[Records from a collection]
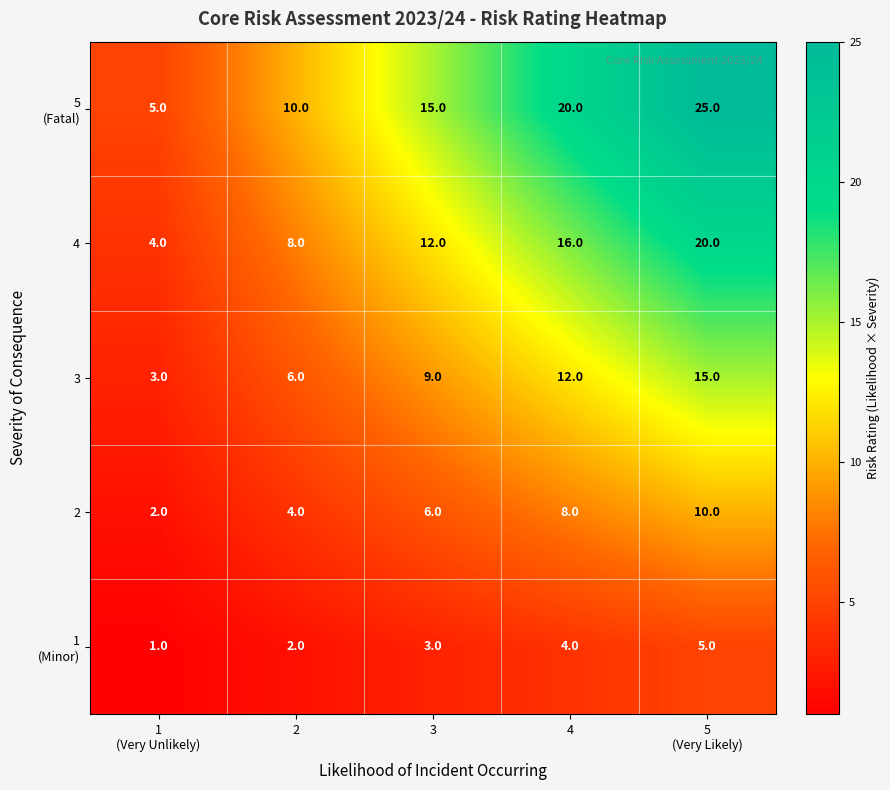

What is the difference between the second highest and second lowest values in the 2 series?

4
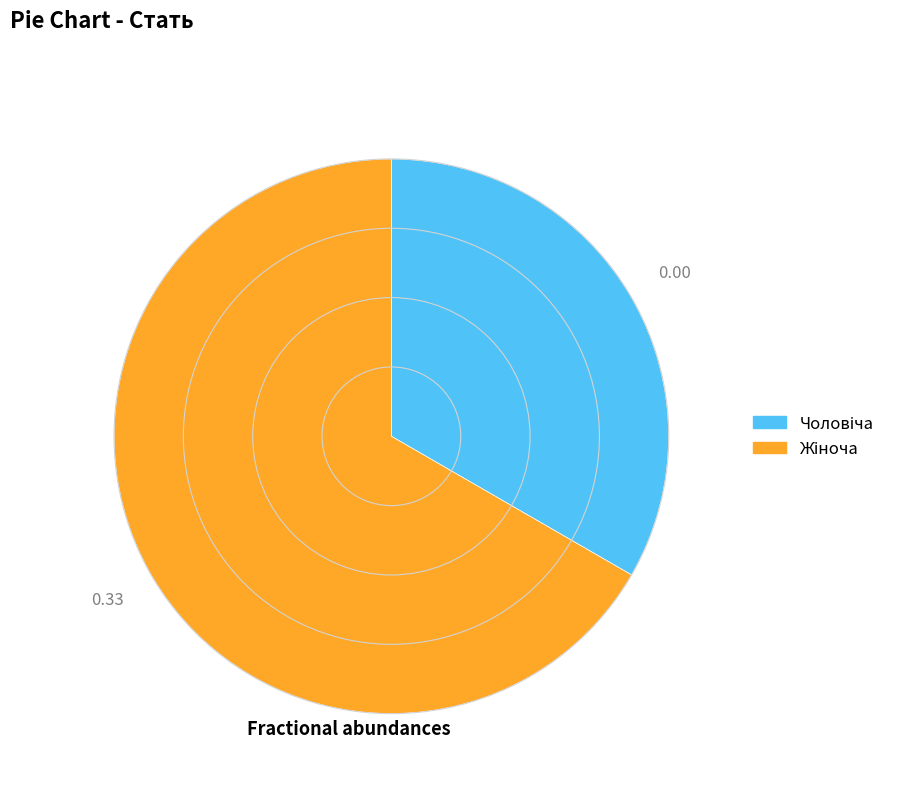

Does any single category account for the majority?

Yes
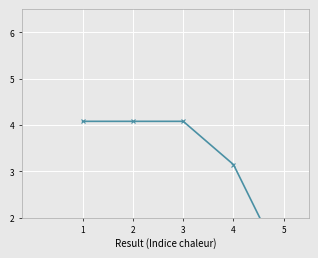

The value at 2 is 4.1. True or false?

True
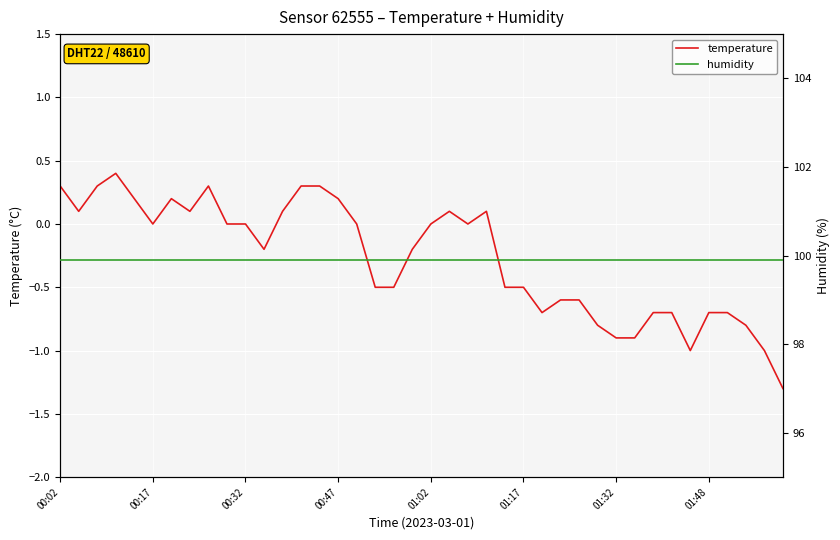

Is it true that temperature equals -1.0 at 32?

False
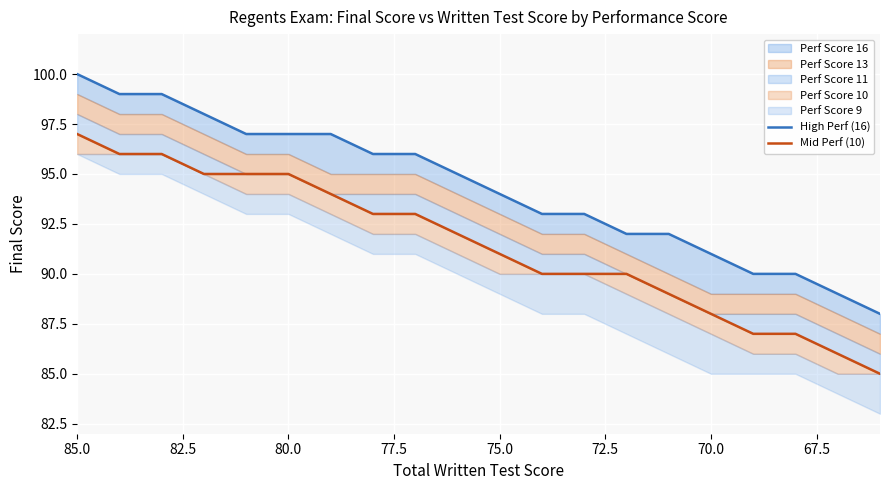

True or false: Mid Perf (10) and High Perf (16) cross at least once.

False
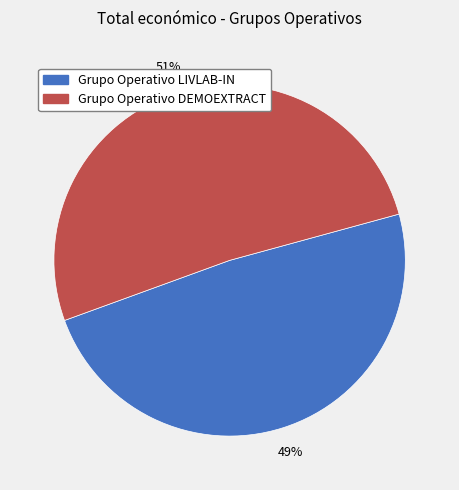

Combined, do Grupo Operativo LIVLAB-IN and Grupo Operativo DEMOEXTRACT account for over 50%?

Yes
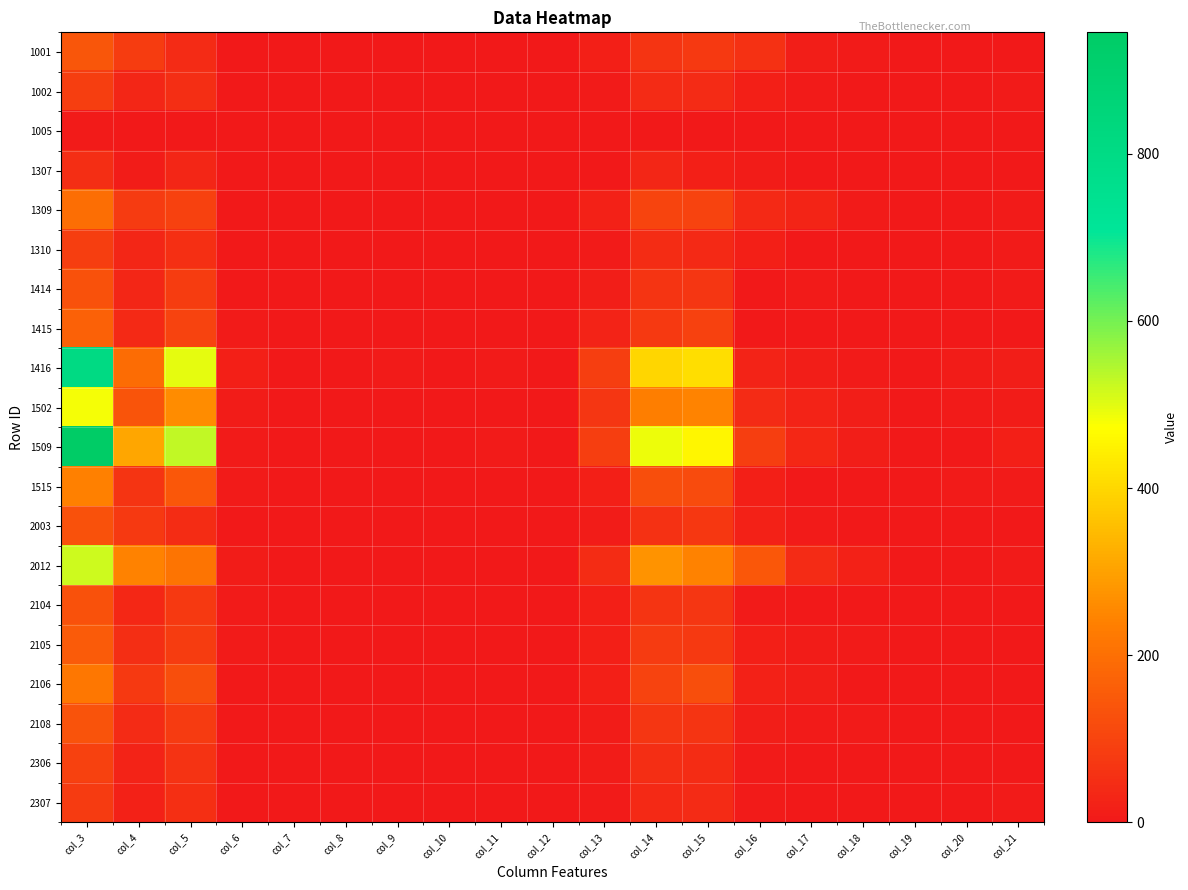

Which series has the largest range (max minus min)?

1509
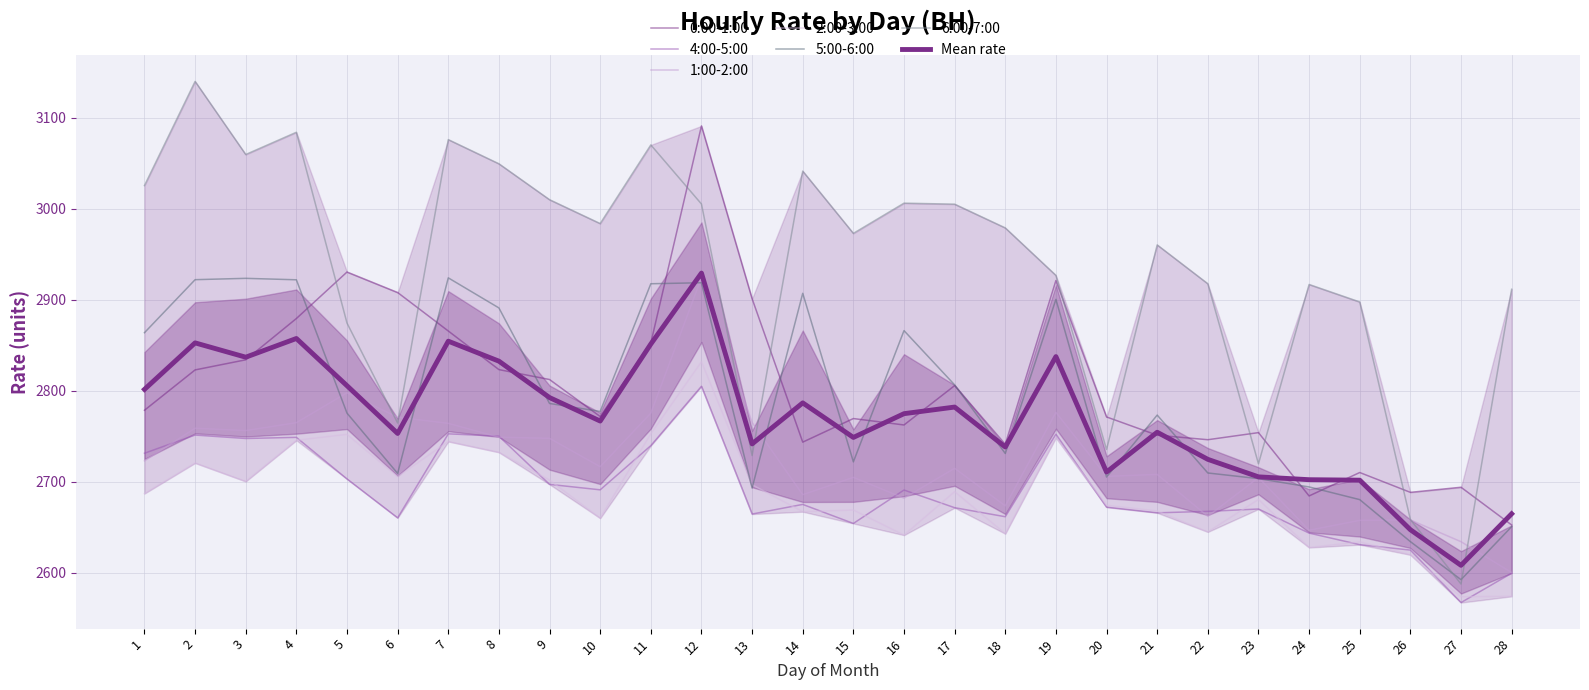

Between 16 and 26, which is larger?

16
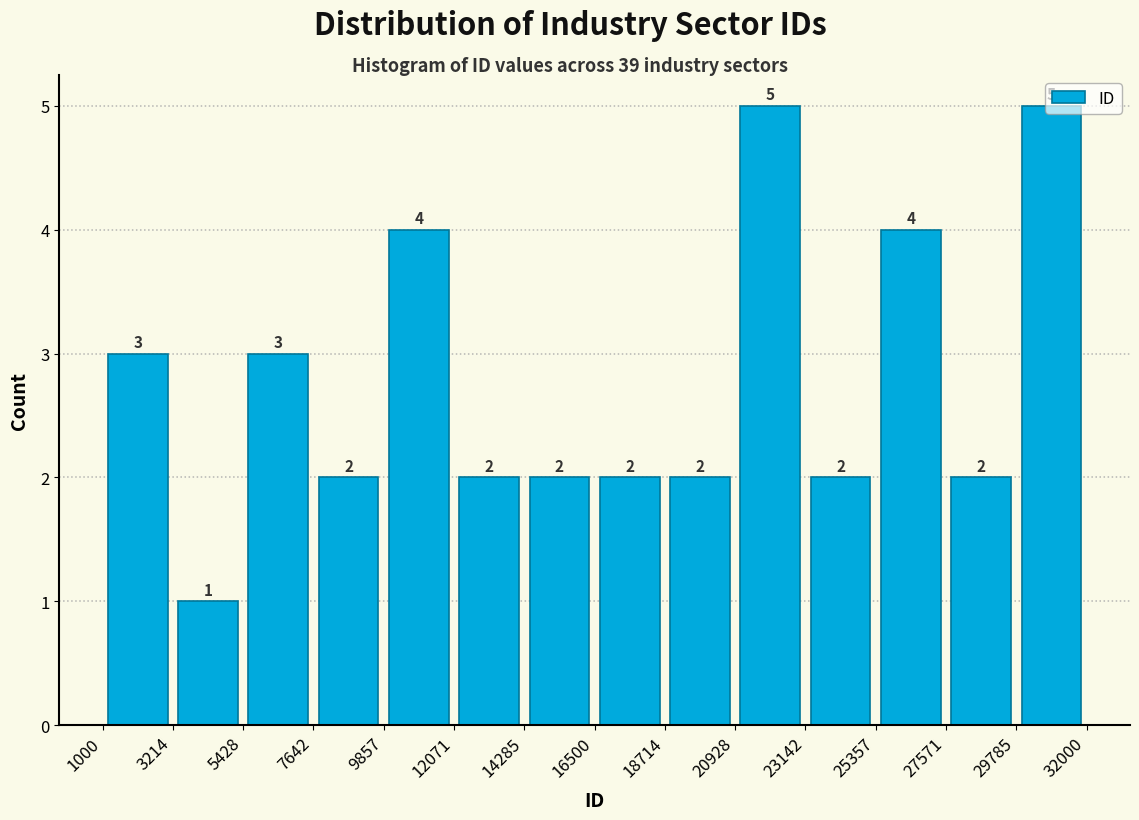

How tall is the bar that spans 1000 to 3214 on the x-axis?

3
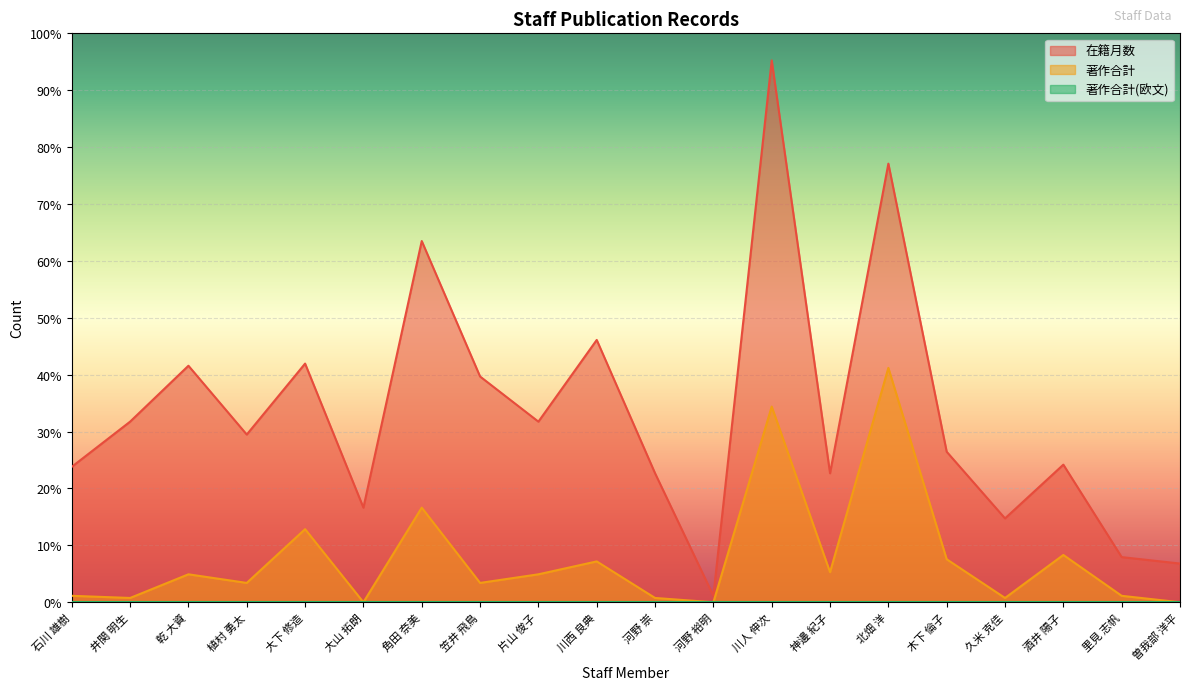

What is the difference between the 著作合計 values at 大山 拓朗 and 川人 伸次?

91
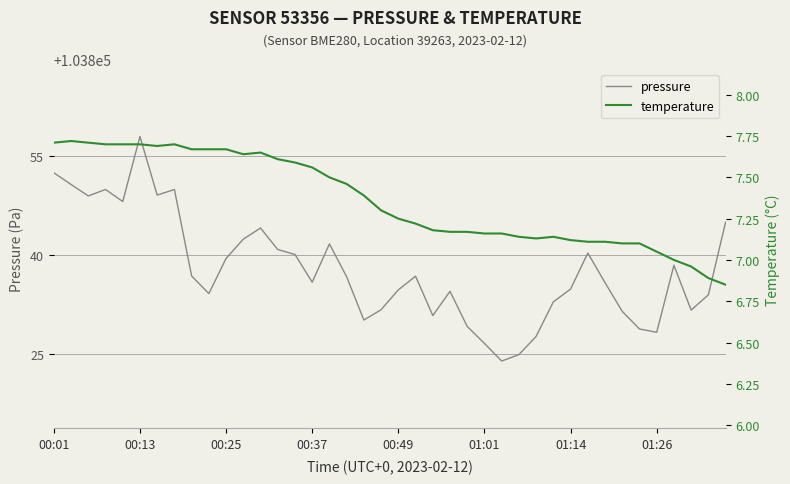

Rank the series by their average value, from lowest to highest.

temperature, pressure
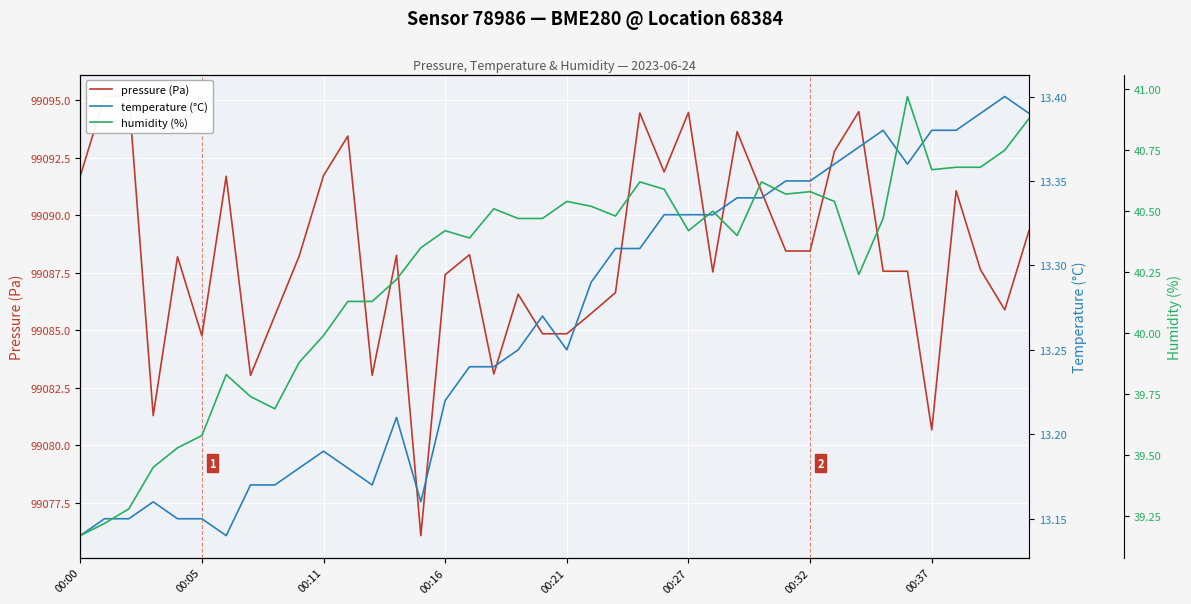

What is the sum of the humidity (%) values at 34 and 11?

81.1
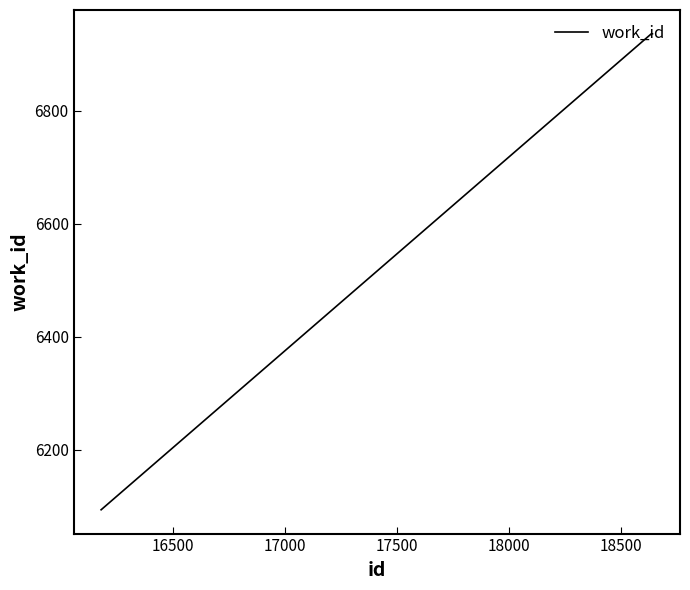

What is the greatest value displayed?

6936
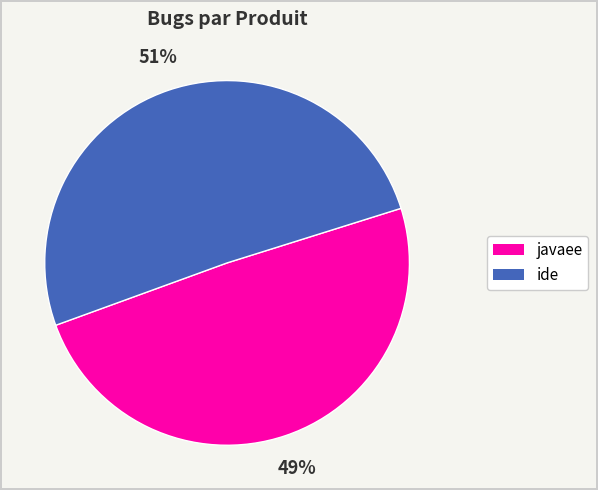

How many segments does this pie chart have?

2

#### PROBLEM REQUIREMENTS
Render the records above as a JSON list of strings, one string per line, with blank lines and pictures left out.

#### FINISHED EXERCISE
[
  "What is the difference between the second highest and second lowest values in the 2 series?",
  "4",
  "Does any single category account for the majority?",
  "Yes",
  "The value at 2 is 4.1. True or false?",
  "True",
  "Is it true that temperature equals -1.0 at 32?",
  "False",
  "True or false: Mid Perf (10) and High Perf (16) cross at least once.",
  "False",
  "Combined, do Grupo Operativo LIVLAB-IN and Grupo Operativo DEMOEXTRACT account for over 50%?",
  "Yes",
  "Which series has the largest range (max minus min)?",
  "1509",
  "Between 16 and 26, which is larger?",
  "16",
  "How tall is the bar that spans 1000 to 3214 on the x-axis?",
  "3",
  "What is the difference between the 著作合計 values at 大山 拓朗 and 川人 伸次?",
  "91",
  "Rank the series by their average value, from lowest to highest.",
  "temperature, pressure",
  "What is the sum of the humidity (%) values at 34 and 11?",
  "81.1",
  "What is the greatest value displayed?",
  "6936",
  "How many segments does this pie chart have?",
  "2"
]